ResNet: Introduces residual connections to train very deep networks.

  • Use Case: Image classification and object detection.

DenseNet: Connects each layer to every other layer in a feed-forward fashion.

  • Use Case: Image recognition.

EfficientNet: Balances network depth, width, and resolution.

  • Use Case: Efficient image recognition.

MobileNet: Designed for mobile and embedded devices.

  • Use Case: Mobile vision applications.

SqueezeNet: Achieves AlexNet-level accuracy with fewer parameters.

  • Use Case: Low-power devices.

Deep Learning Algorithms

Feedforward Networks

Deep Neural Networks (DNN): Neural networks with multiple hidden layers.

  • Use Case: Complex pattern recognition.

Multilayer Perceptron (MLP): Basic feedforward neural network with one or more hidden layers.

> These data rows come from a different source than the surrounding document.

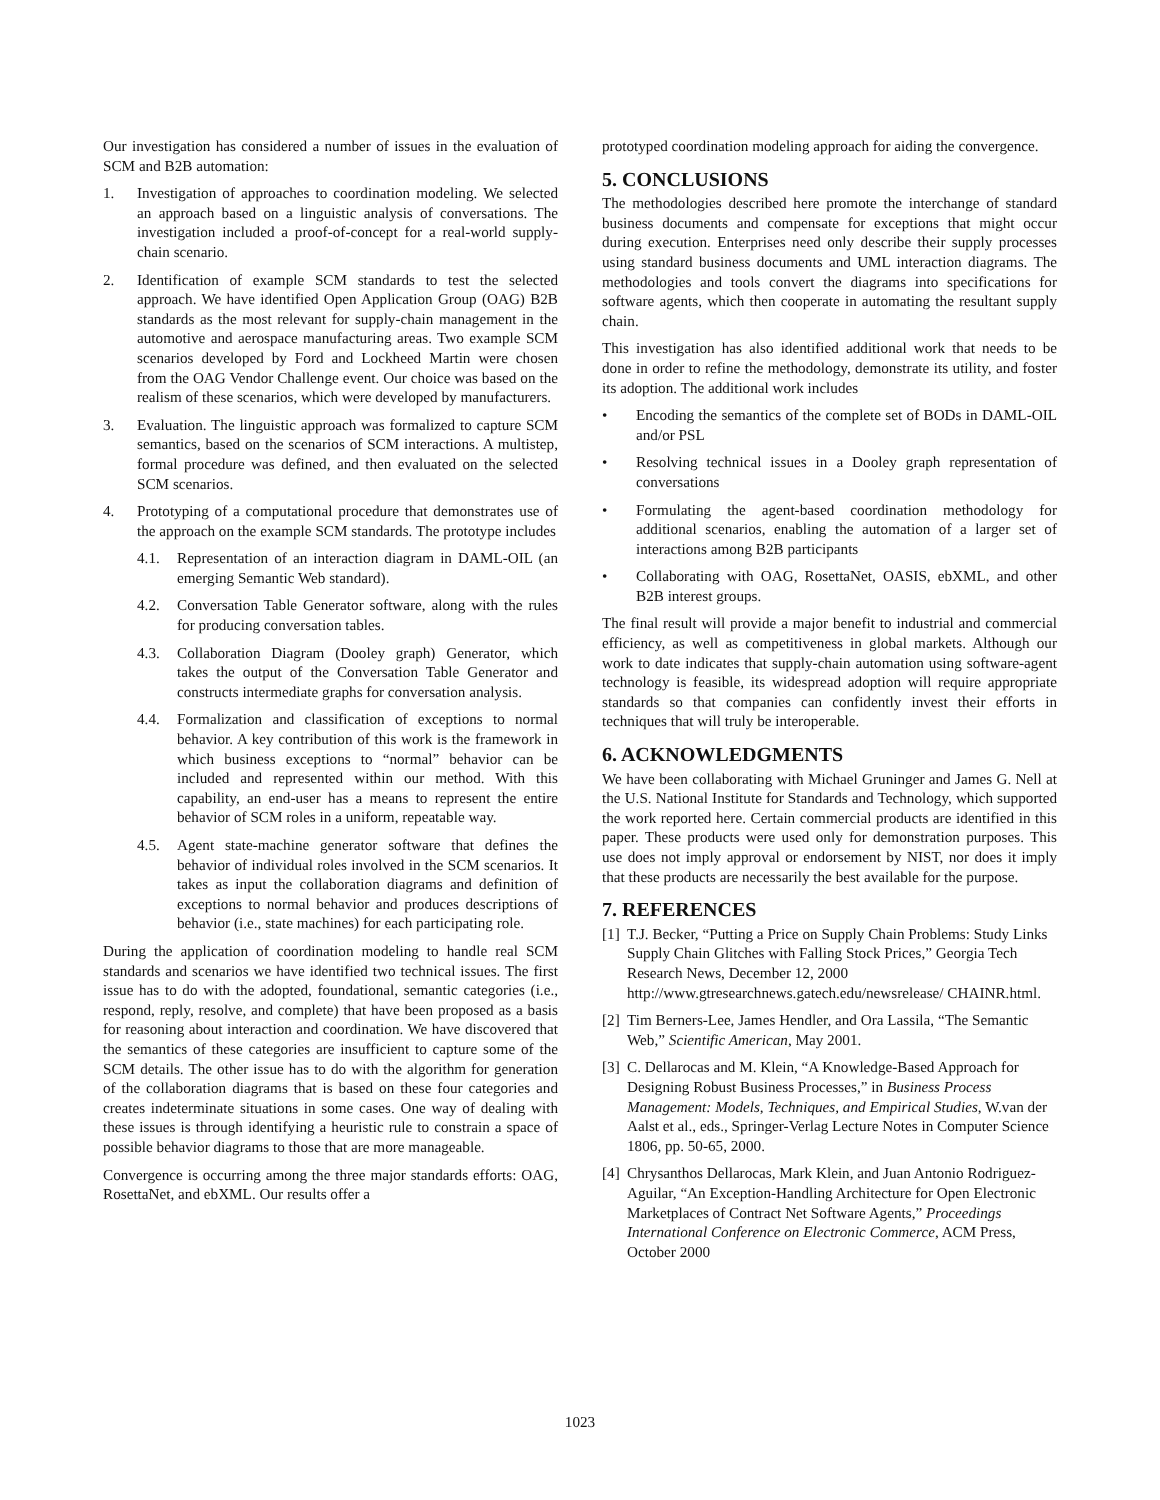Our investigation has considered a number of issues in the evaluation of SCM and B2B automation:
1. Investigation of approaches to coordination modeling. We selected an approach based on a linguistic analysis of conversations. The investigation included a proof-of-concept for a real-world supply-chain scenario.
2. Identification of example SCM standards to test the selected approach. We have identified Open Application Group (OAG) B2B standards as the most relevant for supply-chain management in the automotive and aerospace manufacturing areas. Two example SCM scenarios developed by Ford and Lockheed Martin were chosen from the OAG Vendor Challenge event. Our choice was based on the realism of these scenarios, which were developed by manufacturers.
3. Evaluation. The linguistic approach was formalized to capture SCM semantics, based on the scenarios of SCM interactions. A multistep, formal procedure was defined, and then evaluated on the selected SCM scenarios.
4. Prototyping of a computational procedure that demonstrates use of the approach on the example SCM standards. The prototype includes
4.1. Representation of an interaction diagram in DAML-OIL (an emerging Semantic Web standard).
4.2. Conversation Table Generator software, along with the rules for producing conversation tables.
4.3. Collaboration Diagram (Dooley graph) Generator, which takes the output of the Conversation Table Generator and constructs intermediate graphs for conversation analysis.
4.4. Formalization and classification of exceptions to normal behavior. A key contribution of this work is the framework in which business exceptions to “normal” behavior can be included and represented within our method. With this capability, an end-user has a means to represent the entire behavior of SCM roles in a uniform, repeatable way.
4.5. Agent state-machine generator software that defines the behavior of individual roles involved in the SCM scenarios. It takes as input the collaboration diagrams and definition of exceptions to normal behavior and produces descriptions of behavior (i.e., state machines) for each participating role.
During the application of coordination modeling to handle real SCM standards and scenarios we have identified two technical issues. The first issue has to do with the adopted, foundational, semantic categories (i.e., respond, reply, resolve, and complete) that have been proposed as a basis for reasoning about interaction and coordination. We have discovered that the semantics of these categories are insufficient to capture some of the SCM details. The other issue has to do with the algorithm for generation of the collaboration diagrams that is based on these four categories and creates indeterminate situations in some cases. One way of dealing with these issues is through identifying a heuristic rule to constrain a space of possible behavior diagrams to those that are more manageable.
Convergence is occurring among the three major standards efforts: OAG, RosettaNet, and ebXML. Our results offer a
prototyped coordination modeling approach for aiding the convergence.
5. CONCLUSIONS
The methodologies described here promote the interchange of standard business documents and compensate for exceptions that might occur during execution. Enterprises need only describe their supply processes using standard business documents and UML interaction diagrams. The methodologies and tools convert the diagrams into specifications for software agents, which then cooperate in automating the resultant supply chain.
This investigation has also identified additional work that needs to be done in order to refine the methodology, demonstrate its utility, and foster its adoption. The additional work includes
• Encoding the semantics of the complete set of BODs in DAML-OIL and/or PSL
• Resolving technical issues in a Dooley graph representation of conversations
• Formulating the agent-based coordination methodology for additional scenarios, enabling the automation of a larger set of interactions among B2B participants
• Collaborating with OAG, RosettaNet, OASIS, ebXML, and other B2B interest groups.
The final result will provide a major benefit to industrial and commercial efficiency, as well as competitiveness in global markets. Although our work to date indicates that supply-chain automation using software-agent technology is feasible, its widespread adoption will require appropriate standards so that companies can confidently invest their efforts in techniques that will truly be interoperable.
6. ACKNOWLEDGMENTS
We have been collaborating with Michael Gruninger and James G. Nell at the U.S. National Institute for Standards and Technology, which supported the work reported here. Certain commercial products are identified in this paper. These products were used only for demonstration purposes. This use does not imply approval or endorsement by NIST, nor does it imply that these products are necessarily the best available for the purpose.
7. REFERENCES
[1] T.J. Becker, “Putting a Price on Supply Chain Problems: Study Links Supply Chain Glitches with Falling Stock Prices,” Georgia Tech Research News, December 12, 2000 http://www.gtresearchnews.gatech.edu/newsrelease/ CHAINR.html.
[2] Tim Berners-Lee, James Hendler, and Ora Lassila, “The Semantic Web,” Scientific American, May 2001.
[3] C. Dellarocas and M. Klein, “A Knowledge-Based Approach for Designing Robust Business Processes,” in Business Process Management: Models, Techniques, and Empirical Studies, W.van der Aalst et al., eds., Springer-Verlag Lecture Notes in Computer Science 1806, pp. 50-65, 2000.
[4] Chrysanthos Dellarocas, Mark Klein, and Juan Antonio Rodriguez-Aguilar, “An Exception-Handling Architecture for Open Electronic Marketplaces of Contract Net Software Agents,” Proceedings International Conference on Electronic Commerce, ACM Press, October 2000
1023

  • Use Case: Tabular data classification.

Recurrent Neural Networks (RNN)

Vanilla RNN: Basic RNN architecture for sequential data.

  • Use Case: Language modeling.

Long Short-Term Memory (LSTM): RNN architecture with memory cells to capture long-range dependencies.

  • Use Case: Machine translation.

Gated Recurrent Unit (GRU): Simplified version of LSTM.

  • Use Case: Time series prediction.

Bidirectional RNN: Processes sequences in both forward and backward directions.

  • Use Case: Sentiment analysis.

Deep RNNs: RNNs with multiple layers.

  • Use Case: Complex sequence modeling tasks.

Echo State Networks (ESN): RNN with a sparsely connected hidden layer.

  • Use Case: Time series forecasting.